## Consignes
1: Répondez à ces questions sur le récit du séjour à Florence :
(a) Dans quelle ville le portrait promis doit-il être envoyé une fois terminé le voyage jusqu'à Rome ?
(b) Comment s'appelle la dame française rencontrée à Florence ?
(c) Où cette dame menait-elle se promener le soir ?
2: Recopiez le passage du récit du séjour à Florence qui commence par « CHAPITRE II. » et se poursuit jusqu'à « Bernis.--Usage romain.--Mes déménagemens. ».
3: Prolongez le récit du séjour à Florence à la suite de ses dernières lignes.

## Texte étudié
****************************************

Le jour que j'allai visiter la galerie où se trouvent les portraits des peintres modernes peints par eux-mêmes, on me fit l'honneur de me demander le mien pour la ville de Florence, et je promis de l'envoyer quand je serais arrivée à Rome. Je remarquai avec un certain orgueil dans cette galerie celui d'Angelica Kaufmann, une des gloires de notre sexe.

Tout le temps de mon séjour à Florence fut un temps d'enchantement. J'avais fait connaissance avec une dame française, la marquise de Venturi, qui me comblait d'amitiés et d'obligeances. Les soirs, elle me menait promener sur les bords de l'Arno, où arrivent, à une certaine heure, une quantité de voitures élégantes et de beau monde, dont la présence animait ce lieu charmant. Ces promenades et mes courses du matin à la galerie Médicis, aux églises et aux palais de la ville, me faisaient passer mes journées d'une manière ravissante; et si j'avais pu ne point penser à cette pauvre France, j'aurais été alors la plus heureuse des créatures.


CHAPITRE II.

Borne.--Saint-Pierre.--Le Muséum.--Drouais.--Raphaël.--Le Vatican.--Le Colysée.--Angelica Kaufmann.--Le cardinal de Bernis.--Usage romain.--Mes déménagemens.

****************************************

## Données affichées

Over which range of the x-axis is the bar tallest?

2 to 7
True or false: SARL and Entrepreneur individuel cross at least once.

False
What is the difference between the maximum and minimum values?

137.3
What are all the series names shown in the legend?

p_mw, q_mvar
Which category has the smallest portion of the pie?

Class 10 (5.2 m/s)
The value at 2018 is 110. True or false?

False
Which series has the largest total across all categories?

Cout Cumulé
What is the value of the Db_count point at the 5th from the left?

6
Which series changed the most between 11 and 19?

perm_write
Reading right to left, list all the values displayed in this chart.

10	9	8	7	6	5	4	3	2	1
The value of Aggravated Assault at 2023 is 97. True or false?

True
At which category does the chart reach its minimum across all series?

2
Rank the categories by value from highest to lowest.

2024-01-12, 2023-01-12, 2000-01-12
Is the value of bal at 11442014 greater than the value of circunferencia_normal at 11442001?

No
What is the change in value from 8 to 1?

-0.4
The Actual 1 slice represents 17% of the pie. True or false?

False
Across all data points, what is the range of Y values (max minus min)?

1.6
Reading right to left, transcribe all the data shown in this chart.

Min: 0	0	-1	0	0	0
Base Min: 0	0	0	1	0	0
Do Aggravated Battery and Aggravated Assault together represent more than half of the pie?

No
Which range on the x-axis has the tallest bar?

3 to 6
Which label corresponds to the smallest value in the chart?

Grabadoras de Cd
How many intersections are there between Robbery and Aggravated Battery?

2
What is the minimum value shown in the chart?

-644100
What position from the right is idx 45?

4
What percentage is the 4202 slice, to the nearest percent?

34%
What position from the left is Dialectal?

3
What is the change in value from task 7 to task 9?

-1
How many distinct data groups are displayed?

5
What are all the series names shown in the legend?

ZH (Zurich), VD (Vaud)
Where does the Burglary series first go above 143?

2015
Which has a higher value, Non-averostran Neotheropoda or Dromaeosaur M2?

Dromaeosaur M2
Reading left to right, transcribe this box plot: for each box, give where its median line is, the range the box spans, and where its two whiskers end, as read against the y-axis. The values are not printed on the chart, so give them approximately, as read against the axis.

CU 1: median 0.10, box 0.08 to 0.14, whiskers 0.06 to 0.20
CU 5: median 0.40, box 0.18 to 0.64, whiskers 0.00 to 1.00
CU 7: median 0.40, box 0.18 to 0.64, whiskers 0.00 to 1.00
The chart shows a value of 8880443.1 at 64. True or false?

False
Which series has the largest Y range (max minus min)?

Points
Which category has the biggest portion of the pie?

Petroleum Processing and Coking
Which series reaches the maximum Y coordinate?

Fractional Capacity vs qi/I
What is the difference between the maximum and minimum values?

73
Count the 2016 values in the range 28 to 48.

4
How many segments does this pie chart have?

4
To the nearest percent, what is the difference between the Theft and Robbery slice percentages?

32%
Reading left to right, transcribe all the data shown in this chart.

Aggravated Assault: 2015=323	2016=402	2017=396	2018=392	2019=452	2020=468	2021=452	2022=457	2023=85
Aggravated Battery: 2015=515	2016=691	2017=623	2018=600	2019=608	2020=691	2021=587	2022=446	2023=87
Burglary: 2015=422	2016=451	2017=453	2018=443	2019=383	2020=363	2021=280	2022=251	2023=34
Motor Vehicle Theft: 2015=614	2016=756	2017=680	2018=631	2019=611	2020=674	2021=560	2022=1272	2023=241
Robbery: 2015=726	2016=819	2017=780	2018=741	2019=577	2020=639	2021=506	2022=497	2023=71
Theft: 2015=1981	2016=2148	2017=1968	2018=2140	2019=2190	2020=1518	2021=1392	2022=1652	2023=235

****************************************

## Réponses par consigne
1:
(a) À Florence.
(b) La marquise de Venturi.
(c) Sur les bords de l'Arno.

2:
CHAPITRE II.

Borne.--Saint-Pierre.--Le Muséum.--Drouais.--Raphaël.--Le Vatican.--Le Colysée.--Angelica Kaufmann.--Le cardinal de Bernis.--Usage romain.--Mes déménagemens.

3:
Peu de jours après mon arrivée à Rome, j'écrivais à Robert le paysagiste la lettre suivante:

Rome, 1er décembre 1789.

J'ai quitté avec peine, mon ami, cette belle ville de Florence où j'ai vu très rapidement des chefs-d'oeuvre si remarquables, et que je me promets bien de revoir avec plus de soin à mon retour de Rome.

Vous avez été témoin des gros soupirs que me faisaient pousser les récits de tous ceux qui avaient eu le bonheur de séjourner ici. Vous savez combien je désirais visiter à mon tour cette belle patrie des arts. Je puis dire que j'avais pour Rome la maladie du pays. Mais, tant de portraits que je me trouvais engagée à faire ne m'auraient pas permis de réaliser mon désir, si, pour notre malheur à tous, la révolution n'était pas venue me déterminer à quitter Paris, dont le charme était détruit pour moi.